— TASK DESCRIPTION —
Below are some records. Quote exactly the lines from the one that contains "moments de difficultés" through the last, both included, and leave out the pictures.

— DATA RECORDS —
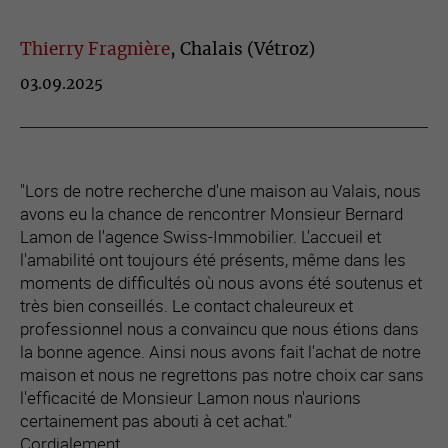
Thierry Fragnière
, Chalais (Vétroz)
03.09.2025
"Lors de notre recherche d'une maison au Valais, nous
avons eu la chance de rencontrer Monsieur Bernard
Lamon de l'agence Swiss-Immobilier. L'accueil et
l'amabilité ont toujours été présents, même dans les
moments de difficultés où nous avons été soutenus et
très bien conseillés. Le contact chaleureux et
professionnel nous a convaincu que nous étions dans
la bonne agence. Ainsi nous avons fait l'achat de notre
maison et nous ne regrettons pas notre choix car sans
l'efficacité de Monsieur Lamon nous n'aurions
certainement pas abouti à cet achat."
Cordialement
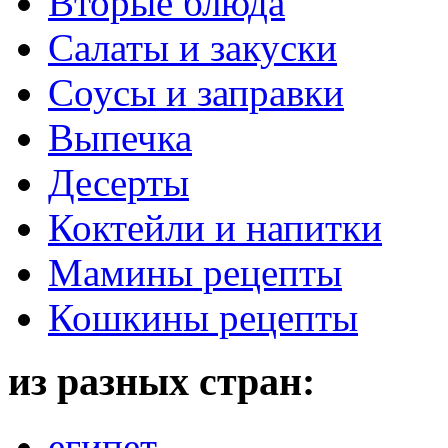
Вторые блюда
Салаты и закуски
Соусы и заправки
Выпечка
Десерты
Коктейли и напитки
Мамины рецепты
Кошкины рецепты
из разных стран:
египет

— OUTPUT FOR THIS EXERCISE —
moments de difficultés où nous avons été soutenus et
très bien conseillés. Le contact chaleureux et
professionnel nous a convaincu que nous étions dans
la bonne agence. Ainsi nous avons fait l'achat de notre
maison et nous ne regrettons pas notre choix car sans
l'efficacité de Monsieur Lamon nous n'aurions
certainement pas abouti à cet achat."
Cordialement
Вторые блюда
Салаты и закуски
Соусы и заправки
Выпечка
Десерты
Коктейли и напитки
Мамины рецепты
Кошкины рецепты
из разных стран:
египет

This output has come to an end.